▶ WORK INSTRUCTION
Print the text of every row below verbatim, leaving the pictures out of the output.

▶ MATERIAL FOR THE TASK
============================================================
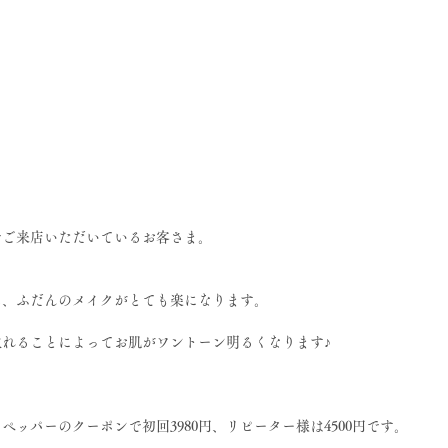
でご来店いただいているお客さま。
し、ふだんのメイクがとても楽になります。
れることによってお肌がワントーン明るくなります♪
ッパーのクーポンで初回3980円、リピーター様は4500円です。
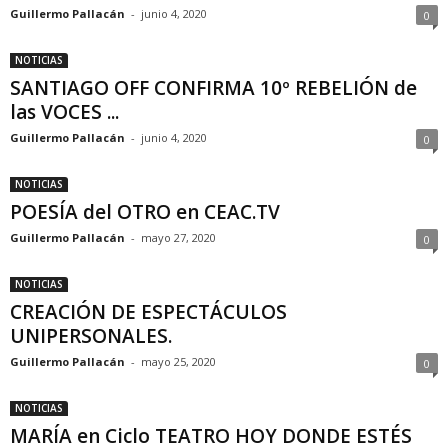
Guillermo Pallacán
-
junio 4, 2020
0
NOTICIAS
SANTIAGO OFF CONFIRMA 10º REBELIÓN de
las VOCES ...
Guillermo Pallacán
-
junio 4, 2020
0
NOTICIAS
POESÍA del OTRO en CEAC.TV
Guillermo Pallacán
-
mayo 27, 2020
0
NOTICIAS
CREACIÓN DE ESPECTÁCULOS
UNIPERSONALES.
Guillermo Pallacán
-
mayo 25, 2020
0
NOTICIAS
MARÍA en Ciclo TEATRO HOY DONDE ESTÉS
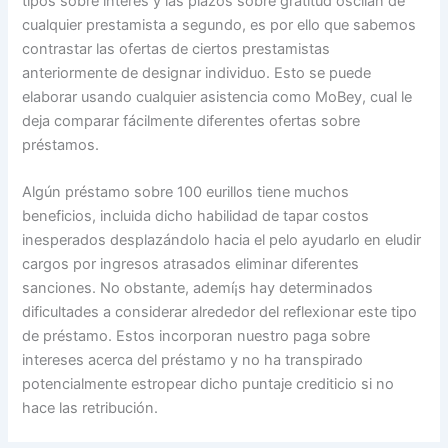
tipos sobre interés y las plazos sobre gratitud oscilan de
cualquier prestamista a segundo, es por ello que sabemos
contrastar las ofertas de ciertos prestamistas
anteriormente de designar individuo. Esto se puede
elaborar usando cualquier asistencia como MoBey, cual le
deja comparar fácilmente diferentes ofertas sobre
préstamos.
Algún préstamo sobre 100 eurillos tiene muchos
beneficios, incluida dicho habilidad de tapar costos
inesperados desplazándolo hacia el pelo ayudarlo en eludir
cargos por ingresos atrasados ​​eliminar diferentes
sanciones. No obstante, ademí¡s hay determinados
dificultades a considerar alrededor del reflexionar este tipo
de préstamo. Estos incorporan nuestro paga sobre
intereses acerca del préstamo y no ha transpirado
potencialmente estropear dicho puntaje crediticio si no
hace las retribución.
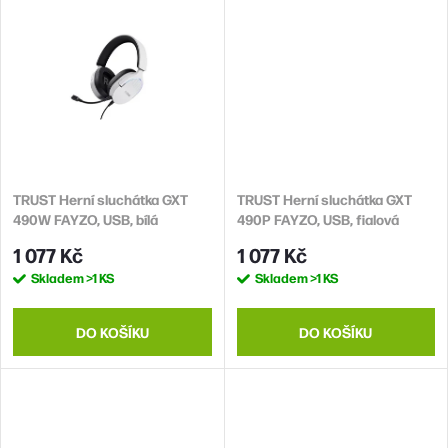
TRUST Herní sluchátka GXT
TRUST Herní sluchátka GXT
490W FAYZO, USB, bílá
490P FAYZO, USB, fialová
1 077 Kč
1 077 Kč
Skladem
>1 KS
Skladem
>1 KS
DO KOŠÍKU
DO KOŠÍKU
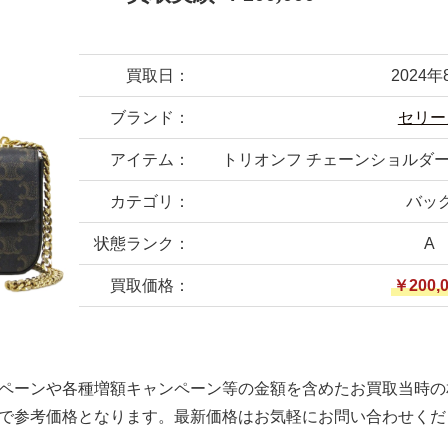
買取日：
2024年
ブランド：
セリー
アイテム：
トリオンフ チェーンショルダーバッ
カテゴリ：
バッ
状態ランク：
A
買取価格：
￥200,
ペーンや各種増額キャンペーン等の金額を含めたお買取当時の
で参考価格となります。最新価格はお気軽にお問い合わせくだ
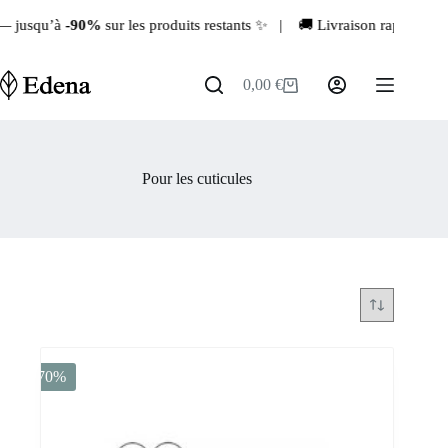
Passer
%
sur les produits restants ✨ | 🚚 Livraison rapide depuis la France 
au
contenu
0,00
€
Panier
d’achat
Pour les cuticules
-70%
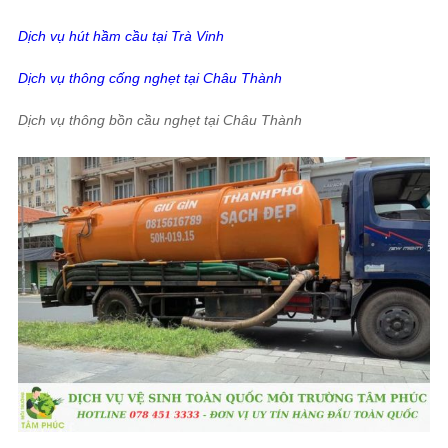
Dịch vụ hút hầm cầu tại Trà Vinh
Dịch vụ thông cống nghẹt tại Châu Thành
Dịch vụ thông bồn cầu nghẹt tại Châu Thành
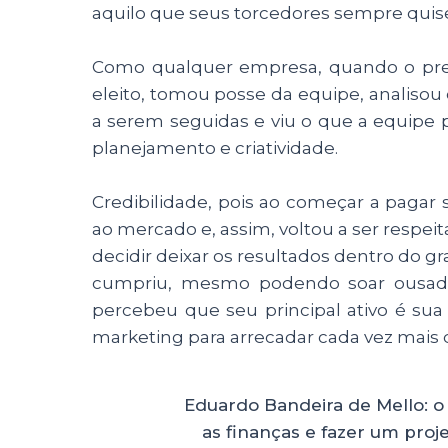
aquilo que seus torcedores sempre quis
Como qualquer empresa, quando o pres
eleito, tomou posse da equipe, analisou
a serem seguidas e viu o que a equipe pre
planejamento e criatividade.
Credibilidade, pois ao começar a pagar
ao mercado e, assim, voltou a ser respei
decidir deixar os resultados dentro do 
cumpriu, mesmo podendo soar ousado p
percebeu que seu principal ativo é sua
marketing para arrecadar cada vez mais
Eduardo Bandeira de Mello: o
as finanças e fazer um proj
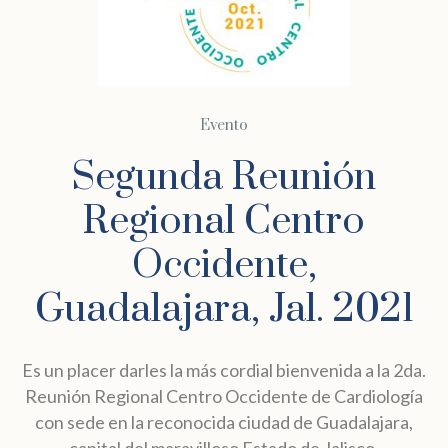
Evento
Segunda Reunión
Regional Centro
Occidente,
Guadalajara, Jal. 2021
Es un placer darles la más cordial bienvenida a la 2da.
Reunión Regional Centro Occidente de Cardiología
con sede en la reconocida ciudad de Guadalajara,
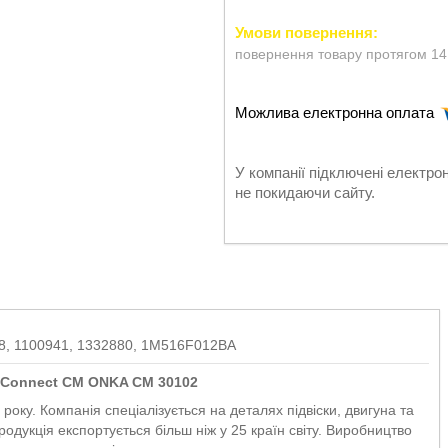
повернення товару протягом 14
У компанії підключені електро
не покидаючи сайту.
8, 1100941, 1332880, 1M516F012BA
eo Connect CM ONKA CM 30102
оку. Компанія спеціалізується на деталях підвіски, двигуна та
родукція експортується більш ніж у 25 країн світу. Виробництво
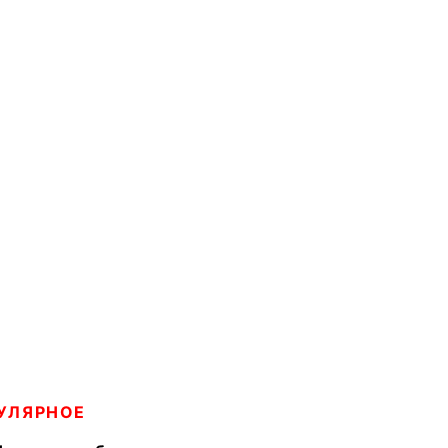
УЛЯРНОЕ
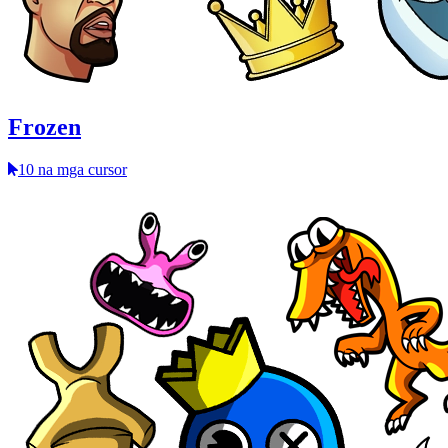
Frozen
10 na mga cursor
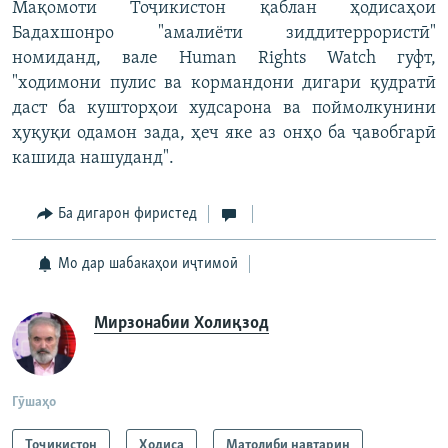
Мақомоти Тоҷикистон қаблан ҳодисаҳои
Бадахшонро "амалиёти зиддитеррористӣ"
номиданд, вале Human Rights Watch гуфт,
"ходимони пулис ва кормандони дигари қудратӣ
даст ба кушторҳои худсарона ва поймолкунини
ҳуқуқи одамон зада, ҳеч яке аз онҳо ба ҷавобгарӣ
кашида нашуданд".
Ба дигарон фиристед
Мо дар шабакаҳои иҷтимоӣ
Мирзонабии Холиқзод
Гӯшаҳо
Тоҷикистон
Ҳодиса
Матолиби навтарин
============================================================
▶ OUTPUT
でご来店いただいているお客さま。
し、ふだんのメイクがとても楽になります。
れることによってお肌がワントーン明るくなります♪
ッパーのクーポンで初回3980円、リピーター様は4500円です。
Guillermo Pallacán
-
junio 4, 2020
0
NOTICIAS
SANTIAGO OFF CONFIRMA 10º REBELIÓN de
las VOCES ...
Guillermo Pallacán
-
junio 4, 2020
0
NOTICIAS
POESÍA del OTRO en CEAC.TV
Guillermo Pallacán
-
mayo 27, 2020
0
NOTICIAS
CREACIÓN DE ESPECTÁCULOS
UNIPERSONALES.
Guillermo Pallacán
-
mayo 25, 2020
0
NOTICIAS
MARÍA en Ciclo TEATRO HOY DONDE ESTÉS
tipos sobre interés y las plazos sobre gratitud oscilan de
cualquier prestamista a segundo, es por ello que sabemos
contrastar las ofertas de ciertos prestamistas
anteriormente de designar individuo. Esto se puede
elaborar usando cualquier asistencia como MoBey, cual le
deja comparar fácilmente diferentes ofertas sobre
préstamos.
Algún préstamo sobre 100 eurillos tiene muchos
beneficios, incluida dicho habilidad de tapar costos
inesperados desplazándolo hacia el pelo ayudarlo en eludir
cargos por ingresos atrasados ​​eliminar diferentes
sanciones. No obstante, ademí¡s hay determinados
dificultades a considerar alrededor del reflexionar este tipo
de préstamo. Estos incorporan nuestro paga sobre
intereses acerca del préstamo y no ha transpirado
potencialmente estropear dicho puntaje crediticio si no
hace las retribución.
TRUST Herní sluchátka GXT
TRUST Herní sluchátka GXT
490W FAYZO, USB, bílá
490P FAYZO, USB, fialová
1 077 Kč
1 077 Kč
Skladem
>1 KS
Skladem
>1 KS
DO KOŠÍKU
DO KOŠÍKU
買取日：
2024年
ブランド：
セリー
アイテム：
トリオンフ チェーンショルダーバッ
カテゴリ：
バッ
状態ランク：
A
買取価格：
￥200,
ペーンや各種増額キャンペーン等の金額を含めたお買取当時の
で参考価格となります。最新価格はお気軽にお問い合わせくだ
Passer
%
sur les produits restants ✨ | 🚚 Livraison rapide depuis la France 
au
contenu
0,00
€
Panier
d’achat
Pour les cuticules
-70%
Dịch vụ hút hầm cầu tại Trà Vinh
Dịch vụ thông cống nghẹt tại Châu Thành
Dịch vụ thông bồn cầu nghẹt tại Châu Thành
aquilo que seus torcedores sempre quis
Como qualquer empresa, quando o pres
eleito, tomou posse da equipe, analisou
a serem seguidas e viu o que a equipe pre
planejamento e criatividade.
Credibilidade, pois ao começar a pagar
ao mercado e, assim, voltou a ser respei
decidir deixar os resultados dentro do 
cumpriu, mesmo podendo soar ousado p
percebeu que seu principal ativo é sua
marketing para arrecadar cada vez mais
Eduardo Bandeira de Mello: o
as finanças e fazer um proj
Evento
Segunda Reunión
Regional Centro
Occidente,
Guadalajara, Jal. 2021
Es un placer darles la más cordial bienvenida a la 2da.
Reunión Regional Centro Occidente de Cardiología
con sede en la reconocida ciudad de Guadalajara,
повернення товару протягом 14
У компанії підключені електро
не покидаючи сайту.
8, 1100941, 1332880, 1M516F012BA
eo Connect CM ONKA CM 30102
оку. Компанія спеціалізується на деталях підвіски, двигуна та
родукція експортується більш ніж у 25 країн світу. Виробництво
УЛЯРНОЕ
Frozen
10 na mga cursor
Мақомоти Тоҷикистон қаблан ҳодисаҳои
Бадахшонро "амалиёти зиддитеррористӣ"
номиданд, вале Human Rights Watch гуфт,
"ходимони пулис ва кормандони дигари қудратӣ
даст ба кушторҳои худсарона ва поймолкунини
ҳуқуқи одамон зада, ҳеч яке аз онҳо ба ҷавобгарӣ
кашида нашуданд".
Ба дигарон фиристед
Мо дар шабакаҳои иҷтимоӣ
Мирзонабии Холиқзод
Гӯшаҳо
Тоҷикистон
Ҳодиса
Матолиби навтарин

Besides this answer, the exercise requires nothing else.